The team however agreed that entire place needs a complete turn around in order to attract Tourists from across the world as it used to be when Tourists from across the world came to savour the serenity of the warm springs and other Fauna. 

The team stressed the need for sensitization of the host communities through livelihoods assessment so that they will join in the fight against poaching activities going on in the park due to anger of neglect. 

The team stressed the need for a total packaging of what the government wants the place to look like in the nearest future in order to make it a revenue source for the government. 

In her remarks, the Team Leader, Dr Joy Iganya Agene declared that definitely, the place needs to be completely turned around in line with the components objectives of ACReSAL. 

National Project Coordinator of ACReSAL, Abdulhamid Umar in a remarks assured that efforts will be made to make the park viable and attractive again very soon in partnership with the Bauchi State Project Coordinator of ACReSAL, Dr Kabir Ibrahim. 

He however said that the Management of Yankari Game Reserve and Safari should work with the Project Coordinator of ACReSAL in order to have a comprehensive check list of the park for possible action. 

Speaking earlier, Bauchi State ACReSAL Project Coordinator, Dr Kabir Ibrahim stressed the need for intervention in reclaiming the deplorable condition of Yankari Reserve in order for it to regain its lost glory. 

He lamented that over the years, the place has been neglected and render ineffective and unattractive to Tourists even from Nigeria not to talk of from the outside as it used to be in the years past. 

Kabir Ibrahim said that though ACReSAL has done a few things for the Park as part of its mandate, he stressed that a lot more meed to be done. 

In his presentation earlier, the General Manager of Yankari Game Reserve and Resort, Mohammed Ladan outlined that the park has suffered neglect leading to dilapidation of infrastructure at the Camp leading to loss of patronage. 

The GM appealed for intervention by the World Bank through ACReSAL project in order to revamp the place and make it attractive again by Tourists. 

Mohammed Ladan expressed confidence that the Park can turn out to be a main revenue earner for the state and country at large as foreign visitors must part with money at entry point into the country just as local businesses will be boosted. 

The ACreSAL project is embarked on by the Federal Government to build community resilience as well as improve the sustainable productivity of its natural resources in the 19 northern states of Nigeria namely; Bauchi, Borno, Gombe, Jigawa, Kano, Katsina, Kebbi, Sokoto, Yobe, Zamfara, Federal Capital Territory (FCT), Benue, Nasarawa, Kogi, Plateau, Adamawa, Taraba, Niger, Kwara and Kaduna.
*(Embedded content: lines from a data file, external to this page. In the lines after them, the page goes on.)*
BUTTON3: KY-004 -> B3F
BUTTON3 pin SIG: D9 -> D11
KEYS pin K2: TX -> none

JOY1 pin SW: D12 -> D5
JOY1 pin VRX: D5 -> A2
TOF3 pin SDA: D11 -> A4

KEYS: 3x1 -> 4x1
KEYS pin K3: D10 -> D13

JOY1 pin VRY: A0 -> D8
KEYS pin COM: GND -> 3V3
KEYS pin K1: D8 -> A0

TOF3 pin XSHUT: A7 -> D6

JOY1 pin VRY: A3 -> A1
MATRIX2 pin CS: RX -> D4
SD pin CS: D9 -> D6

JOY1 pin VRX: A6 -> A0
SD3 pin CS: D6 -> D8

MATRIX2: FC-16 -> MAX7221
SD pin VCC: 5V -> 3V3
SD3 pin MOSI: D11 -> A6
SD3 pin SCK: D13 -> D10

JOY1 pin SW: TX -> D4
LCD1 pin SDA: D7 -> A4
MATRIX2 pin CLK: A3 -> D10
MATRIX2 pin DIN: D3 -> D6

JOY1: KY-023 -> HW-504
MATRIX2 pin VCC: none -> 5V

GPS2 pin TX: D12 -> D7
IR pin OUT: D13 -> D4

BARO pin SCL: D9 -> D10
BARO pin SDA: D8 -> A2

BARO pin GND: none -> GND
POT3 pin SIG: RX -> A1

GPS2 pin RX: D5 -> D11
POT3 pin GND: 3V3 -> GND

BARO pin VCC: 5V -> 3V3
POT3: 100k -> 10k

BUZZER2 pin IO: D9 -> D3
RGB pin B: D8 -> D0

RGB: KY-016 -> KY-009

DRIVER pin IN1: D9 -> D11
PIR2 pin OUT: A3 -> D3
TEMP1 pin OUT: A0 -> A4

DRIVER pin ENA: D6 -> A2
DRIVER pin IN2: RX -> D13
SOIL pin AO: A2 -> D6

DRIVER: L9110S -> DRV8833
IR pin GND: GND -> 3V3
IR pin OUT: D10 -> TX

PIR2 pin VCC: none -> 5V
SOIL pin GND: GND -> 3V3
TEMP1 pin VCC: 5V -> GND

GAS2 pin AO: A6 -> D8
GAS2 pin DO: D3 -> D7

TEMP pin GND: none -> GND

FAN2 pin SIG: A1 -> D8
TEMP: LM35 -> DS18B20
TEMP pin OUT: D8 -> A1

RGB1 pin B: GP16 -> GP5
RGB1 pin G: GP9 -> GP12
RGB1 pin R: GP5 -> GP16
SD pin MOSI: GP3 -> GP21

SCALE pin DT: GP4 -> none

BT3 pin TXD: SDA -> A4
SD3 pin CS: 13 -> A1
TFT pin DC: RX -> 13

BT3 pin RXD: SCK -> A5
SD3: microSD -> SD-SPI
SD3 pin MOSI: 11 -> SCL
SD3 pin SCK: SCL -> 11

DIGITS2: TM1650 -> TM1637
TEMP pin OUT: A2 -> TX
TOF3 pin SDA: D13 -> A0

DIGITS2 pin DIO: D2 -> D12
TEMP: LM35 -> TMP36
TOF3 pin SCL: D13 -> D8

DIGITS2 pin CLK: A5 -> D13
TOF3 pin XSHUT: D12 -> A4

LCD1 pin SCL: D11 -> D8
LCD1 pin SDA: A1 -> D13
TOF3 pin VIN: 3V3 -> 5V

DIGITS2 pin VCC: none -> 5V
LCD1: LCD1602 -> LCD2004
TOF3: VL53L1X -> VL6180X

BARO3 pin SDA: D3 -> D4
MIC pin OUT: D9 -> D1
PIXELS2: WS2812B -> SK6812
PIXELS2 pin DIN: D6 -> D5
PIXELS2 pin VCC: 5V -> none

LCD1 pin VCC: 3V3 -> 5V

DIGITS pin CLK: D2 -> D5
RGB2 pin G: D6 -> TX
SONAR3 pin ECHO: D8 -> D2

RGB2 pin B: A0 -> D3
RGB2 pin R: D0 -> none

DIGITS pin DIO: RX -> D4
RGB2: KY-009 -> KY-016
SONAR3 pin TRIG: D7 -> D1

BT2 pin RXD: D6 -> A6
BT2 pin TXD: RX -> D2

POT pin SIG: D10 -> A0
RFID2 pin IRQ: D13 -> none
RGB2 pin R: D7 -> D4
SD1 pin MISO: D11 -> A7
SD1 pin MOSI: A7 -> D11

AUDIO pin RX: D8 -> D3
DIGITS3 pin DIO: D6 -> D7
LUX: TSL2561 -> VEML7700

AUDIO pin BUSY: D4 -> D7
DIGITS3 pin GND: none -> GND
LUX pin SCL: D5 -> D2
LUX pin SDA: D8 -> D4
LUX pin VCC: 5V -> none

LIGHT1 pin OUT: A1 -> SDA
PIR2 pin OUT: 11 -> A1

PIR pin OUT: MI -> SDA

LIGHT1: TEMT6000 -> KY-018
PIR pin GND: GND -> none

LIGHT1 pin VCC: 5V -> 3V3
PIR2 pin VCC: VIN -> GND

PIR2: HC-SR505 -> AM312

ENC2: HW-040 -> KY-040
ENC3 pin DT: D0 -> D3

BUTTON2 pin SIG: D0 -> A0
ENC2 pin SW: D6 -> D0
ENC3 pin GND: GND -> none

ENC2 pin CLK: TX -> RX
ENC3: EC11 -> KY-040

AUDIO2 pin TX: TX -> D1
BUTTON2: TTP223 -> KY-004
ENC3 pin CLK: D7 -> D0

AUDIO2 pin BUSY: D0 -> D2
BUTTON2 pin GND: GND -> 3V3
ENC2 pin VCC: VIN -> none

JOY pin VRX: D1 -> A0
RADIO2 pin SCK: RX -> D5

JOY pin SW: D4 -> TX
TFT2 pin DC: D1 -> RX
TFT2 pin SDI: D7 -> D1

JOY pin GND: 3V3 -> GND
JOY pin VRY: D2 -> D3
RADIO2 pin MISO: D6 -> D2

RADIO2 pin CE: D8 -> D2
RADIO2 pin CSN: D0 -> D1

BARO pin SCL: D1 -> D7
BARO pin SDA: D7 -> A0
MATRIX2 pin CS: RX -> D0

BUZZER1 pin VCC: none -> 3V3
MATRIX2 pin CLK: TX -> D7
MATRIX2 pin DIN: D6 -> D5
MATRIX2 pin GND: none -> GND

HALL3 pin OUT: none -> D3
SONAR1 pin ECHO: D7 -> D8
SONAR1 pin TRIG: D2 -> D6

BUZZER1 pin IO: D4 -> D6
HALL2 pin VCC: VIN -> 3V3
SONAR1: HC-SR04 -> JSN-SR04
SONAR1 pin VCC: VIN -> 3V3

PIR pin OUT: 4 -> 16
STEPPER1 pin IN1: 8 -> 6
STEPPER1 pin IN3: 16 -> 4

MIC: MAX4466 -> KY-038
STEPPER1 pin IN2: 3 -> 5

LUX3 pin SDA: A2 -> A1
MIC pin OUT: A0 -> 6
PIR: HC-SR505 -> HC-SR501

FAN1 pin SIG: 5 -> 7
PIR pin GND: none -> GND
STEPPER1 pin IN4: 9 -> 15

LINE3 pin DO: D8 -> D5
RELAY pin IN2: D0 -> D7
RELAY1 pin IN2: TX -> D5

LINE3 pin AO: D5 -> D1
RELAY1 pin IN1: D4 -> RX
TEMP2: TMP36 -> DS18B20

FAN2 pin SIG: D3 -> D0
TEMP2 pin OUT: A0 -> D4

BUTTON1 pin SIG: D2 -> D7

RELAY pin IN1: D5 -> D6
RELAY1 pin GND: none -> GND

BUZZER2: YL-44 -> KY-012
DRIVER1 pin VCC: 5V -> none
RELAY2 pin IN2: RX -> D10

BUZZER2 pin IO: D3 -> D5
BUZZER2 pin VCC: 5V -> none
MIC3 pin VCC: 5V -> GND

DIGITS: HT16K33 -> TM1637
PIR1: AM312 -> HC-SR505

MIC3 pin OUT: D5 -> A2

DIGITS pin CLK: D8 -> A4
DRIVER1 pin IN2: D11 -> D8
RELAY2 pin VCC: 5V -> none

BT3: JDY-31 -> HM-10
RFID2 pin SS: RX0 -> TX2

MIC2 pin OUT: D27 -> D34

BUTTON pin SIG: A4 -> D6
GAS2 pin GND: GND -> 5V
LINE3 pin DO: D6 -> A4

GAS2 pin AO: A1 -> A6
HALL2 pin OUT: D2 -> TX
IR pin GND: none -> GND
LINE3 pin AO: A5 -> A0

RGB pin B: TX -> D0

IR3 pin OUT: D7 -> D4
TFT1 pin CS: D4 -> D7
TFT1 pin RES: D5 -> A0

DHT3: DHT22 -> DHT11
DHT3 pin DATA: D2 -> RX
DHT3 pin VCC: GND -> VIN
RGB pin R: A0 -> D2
These northern states including the FCT are faced by rapid desert encroachment ranging from severe to moderate and marginal.

Other incentives of the project are the strengthening of the environment for integrated climate-resilient landscape management, fighting issues surrounding desertification, drought, landscapes degradation and deprivation at community levels as well as resuscitating the sectors of agriculture, environment and water. 

Knowing that the Project cannot succeed without active participation of the Media practitioners, working Journalists in Bauchi state are to be trained and equipped on how to effectively and efficiently report issues around the environment with particular attention on Climate change. 

The training which will revolve around 4 major components of ozone layer, climate change, climatic conditions and global warming, will be sponsored by the World Bank funded Agro-Climatic Resilience in Semi-Arid Landscape (ACReSAL), Bauchi State implementation project office. 

This is In a renewed effort to build the capacity of the journalists to enable them report all the issues of climate change as it affects the environment and in turn, promote public health.